My journey then mirrored those of many, by living a secret double life without telling my secret to any other human being. I genuinely believed that I could control my dysphoria and keep this side of me buried forever. I got married, had children and hoped that over time the strength of my gender dysphoria would diminish.
Guess what? It didn’t – the feelings only continued to intensify. I ended up being hospitalised several times and told that they thought I was going to die, but they couldn’t really work out why! In desperation I confessed all to my GP – this was the first time that I had ever told anyone about my situation.
I was terrified, but I was very lucky that my GP was incredibly supportive. I was subsequently referred to Charing Cross Gender Identity Clinic. I hoped that they would be able to medicate me and combine that with specialist counselling so that I could remain in my birth gender and keep my life together. This was not to be, so I embarked on the journey of transition and have been living as my true self since March last year.
Although I am no longer married, my ex-wife and I are still close and she has been amazingly supportive and inspirational, I still have a fantastic and loving strong relationship with my wonderful children and my parents have fully accepted me and are there for me 100%…
It has been an incredibly hard path to take, but I feel very lucky. I have never publicly told this story before but feel ready to do so now. I hope that it gives people a better understanding of what this journey is like and that it is not just a lifestyle choice as some people assume. I also hope that others facing similar issues can see that they are not alone.
For many trans folk, Pride provides a safe and welcoming place to come out so publicly for the first time, rather than hiding in the shadows as I previously did. I can’t overemphasise how scary being out and proud for the first time is for many trans people. Try as we might to blend in to society, the harsh reality is that many trans people in the early stages of their transition can be easily recognised as such.
Although it really shouldn’t matter whether we ‘pass’ or not, many trans folk suffer significant verbal or physical abuse for just being themselves. We do not choose who we come out to – it is often plain for all to see and we have to ‘wave the flag’ constantly. This constant visibility causes much anxiety to many and requires constant vigilance to stay safe, which can be mentally exhausting!

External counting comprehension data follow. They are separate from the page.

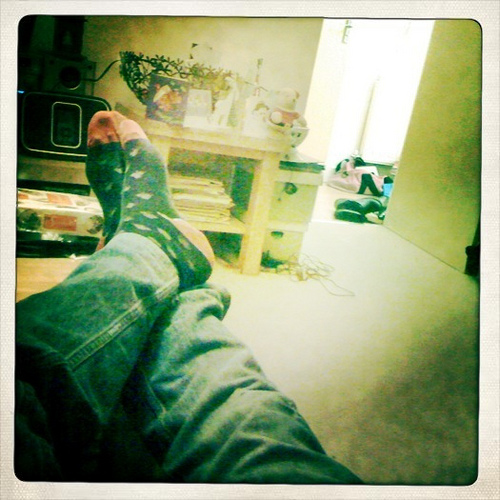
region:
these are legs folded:
[45, 110, 206, 340]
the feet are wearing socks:
[71, 110, 198, 255]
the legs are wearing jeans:
[47, 295, 244, 488]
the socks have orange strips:
[92, 116, 144, 141]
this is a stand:
[220, 145, 272, 236]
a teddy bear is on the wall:
[269, 93, 299, 131]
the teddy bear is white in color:
[270, 92, 304, 134]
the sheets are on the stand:
[183, 175, 225, 218]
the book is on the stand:
[157, 88, 189, 111]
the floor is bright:
[277, 293, 344, 348]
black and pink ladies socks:
[80, 107, 220, 289]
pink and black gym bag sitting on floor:
[331, 144, 399, 201]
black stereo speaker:
[33, 43, 105, 163]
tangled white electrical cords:
[270, 239, 366, 317]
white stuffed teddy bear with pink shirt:
[265, 80, 311, 137]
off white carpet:
[374, 246, 461, 420]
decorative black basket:
[117, 43, 239, 95]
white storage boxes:
[235, 151, 321, 268]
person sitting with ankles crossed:
[0, 206, 391, 497]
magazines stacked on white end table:
[137, 105, 290, 272]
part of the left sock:
[137, 197, 202, 264]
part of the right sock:
[84, 141, 114, 193]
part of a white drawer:
[278, 182, 300, 256]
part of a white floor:
[372, 239, 435, 361]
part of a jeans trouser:
[187, 353, 276, 440]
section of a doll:
[268, 90, 303, 122]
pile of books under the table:
[184, 168, 229, 220]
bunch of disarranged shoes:
[331, 150, 383, 224]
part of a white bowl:
[292, 122, 304, 147]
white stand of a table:
[244, 213, 261, 269]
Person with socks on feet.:
[79, 106, 251, 320]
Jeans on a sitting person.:
[43, 250, 428, 495]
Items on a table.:
[118, 48, 330, 245]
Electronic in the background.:
[35, 38, 111, 168]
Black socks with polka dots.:
[55, 107, 260, 346]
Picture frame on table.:
[137, 62, 319, 172]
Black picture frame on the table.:
[125, 38, 304, 139]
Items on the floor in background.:
[328, 130, 438, 300]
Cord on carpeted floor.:
[264, 236, 389, 336]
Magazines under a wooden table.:
[148, 157, 276, 266]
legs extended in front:
[31, 100, 366, 465]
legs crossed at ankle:
[75, 95, 285, 345]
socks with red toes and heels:
[75, 91, 230, 271]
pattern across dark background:
[80, 126, 235, 278]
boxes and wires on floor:
[260, 146, 365, 326]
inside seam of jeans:
[60, 231, 201, 386]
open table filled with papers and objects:
[111, 75, 296, 275]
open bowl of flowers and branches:
[110, 40, 235, 110]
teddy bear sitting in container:
[250, 80, 315, 160]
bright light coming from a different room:
[305, 40, 423, 241]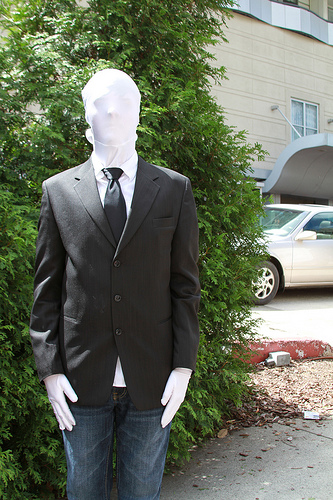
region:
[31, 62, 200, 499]
man wearing suit and full-body cover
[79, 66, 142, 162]
white full-face cover mask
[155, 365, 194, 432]
white glove on left hand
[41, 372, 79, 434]
white glove on right hand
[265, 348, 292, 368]
electric power box by driveway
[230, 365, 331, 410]
pile of wood chips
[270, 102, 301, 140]
pole holding up metal awning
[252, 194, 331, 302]
silver car parked in driveway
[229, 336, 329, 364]
parking curb with chipped red paint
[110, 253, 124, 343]
row of three buttons on suit coat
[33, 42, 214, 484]
a mannequin in suit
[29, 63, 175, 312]
a mannequin in suit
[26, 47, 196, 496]
mannequin wearing a coat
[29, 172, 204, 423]
the coat is black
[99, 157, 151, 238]
the tie is black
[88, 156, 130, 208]
the shirt is white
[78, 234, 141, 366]
the coat has buttons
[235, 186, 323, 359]
a car is parked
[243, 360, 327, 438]
dry leaves on the ground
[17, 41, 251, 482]
bush behind the manequin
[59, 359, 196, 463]
the jeans are blue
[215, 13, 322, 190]
the building made of concrete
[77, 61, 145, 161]
The face has been covered.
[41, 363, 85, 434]
The glove is white.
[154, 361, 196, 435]
The glove is covering a hand.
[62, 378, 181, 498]
The jeans are blue.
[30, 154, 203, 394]
A black suit jacket.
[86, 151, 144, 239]
A white dress shirt.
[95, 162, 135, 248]
The tie is black.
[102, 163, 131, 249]
The tie is shiny.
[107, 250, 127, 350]
Three round, black buttons.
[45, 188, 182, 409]
The jacket has buttons.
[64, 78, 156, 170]
a man with his face covered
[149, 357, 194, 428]
a man wearing white gloves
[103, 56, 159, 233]
a man wearing a black tie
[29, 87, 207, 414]
a man wearing a suit jacket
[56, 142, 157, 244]
a man wearing a white shirt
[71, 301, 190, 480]
a man wearing blue jeans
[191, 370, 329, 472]
brown leaves on the ground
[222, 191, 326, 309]
a car parked in driveway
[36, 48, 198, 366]
a man standing next to a tree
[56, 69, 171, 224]
a man wearing a white mask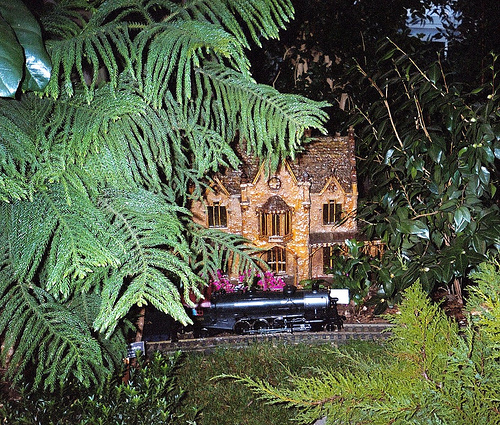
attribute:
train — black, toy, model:
[166, 279, 343, 341]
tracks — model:
[121, 322, 391, 354]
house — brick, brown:
[170, 133, 392, 289]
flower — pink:
[275, 279, 285, 292]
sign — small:
[123, 341, 147, 360]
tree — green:
[3, 3, 332, 391]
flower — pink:
[221, 282, 236, 293]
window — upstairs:
[257, 197, 296, 244]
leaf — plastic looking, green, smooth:
[451, 207, 465, 228]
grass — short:
[161, 340, 391, 422]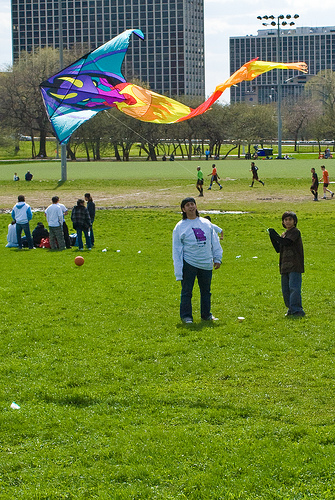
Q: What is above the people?
A: Long multi colored kite.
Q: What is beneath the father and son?
A: Green grass in park.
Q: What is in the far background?
A: Tall building with many windows.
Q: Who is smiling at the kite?
A: Boy in light grey sweatshirt.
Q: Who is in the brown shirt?
A: Boy flying a kite.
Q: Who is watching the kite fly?
A: Two people standing in park.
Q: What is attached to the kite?
A: String.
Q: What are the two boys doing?
A: Flying a kite.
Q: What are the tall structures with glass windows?
A: Buildings.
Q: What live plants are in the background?
A: Trees.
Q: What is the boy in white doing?
A: Watching.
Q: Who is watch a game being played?
A: A group.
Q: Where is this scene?
A: A park.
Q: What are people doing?
A: Flying kite.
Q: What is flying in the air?
A: Kite.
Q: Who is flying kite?
A: A child.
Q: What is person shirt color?
A: White.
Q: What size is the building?
A: Tall.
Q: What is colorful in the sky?
A: Kite.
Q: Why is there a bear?
A: There isn't one.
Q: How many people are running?
A: One.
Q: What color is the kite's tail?
A: Orange and yellow.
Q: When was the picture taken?
A: Daytime.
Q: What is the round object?
A: A ball.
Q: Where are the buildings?
A: In the back.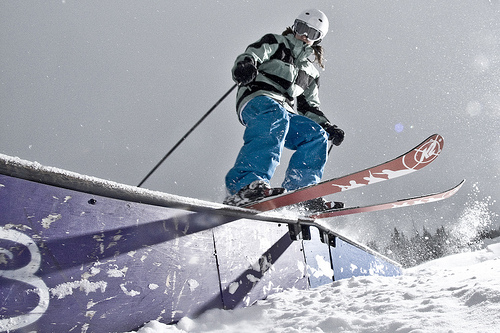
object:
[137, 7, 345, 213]
girl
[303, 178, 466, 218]
skiboard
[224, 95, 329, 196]
pants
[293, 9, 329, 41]
helmet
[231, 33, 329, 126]
jacket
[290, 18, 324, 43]
goggles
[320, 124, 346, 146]
gloves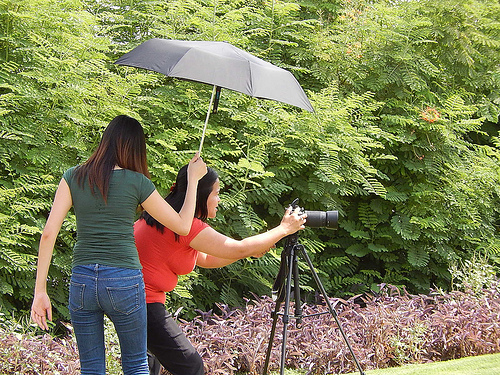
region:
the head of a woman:
[65, 111, 139, 197]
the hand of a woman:
[24, 294, 56, 329]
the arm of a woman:
[17, 163, 109, 321]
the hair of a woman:
[70, 109, 145, 191]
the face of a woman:
[203, 162, 244, 217]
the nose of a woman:
[204, 195, 237, 215]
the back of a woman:
[64, 145, 164, 290]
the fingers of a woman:
[275, 207, 310, 239]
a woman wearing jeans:
[70, 239, 203, 354]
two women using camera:
[2, 17, 490, 374]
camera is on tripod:
[243, 150, 403, 372]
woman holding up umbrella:
[20, 11, 316, 373]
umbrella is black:
[103, 17, 322, 247]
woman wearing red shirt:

It is therefore hard to express just how hurtful the actions of this group were, and how hateful their views are to the transgender community. To claim that transwomen are not women at all but are simply sexual predators and rapists is abhorrent in the extreme. Following much reflection on the day after the parade, Pride in London have subsequently issued a further statement of apology and confirmed their condemnation of this group and their vile views. Whilst this is very welcome, they also went on to say that they “could not forcibly remove the group as their protest was not a criminal offence”.
They do however add “We are treating this extremely seriously and will be reviewing what happened with the Greater London Authority, the Metropolitan Police, Westminster City Council, TFL and continuing to consult with our Community Advisory Board.”
I continue to be a big supporter of Pride in London and feel that they have achieved great things and are a massive force for good. Therefore, I seriously hope that they manage to complete their review and put in place new procedures that will prevent anything like this from ever happening again.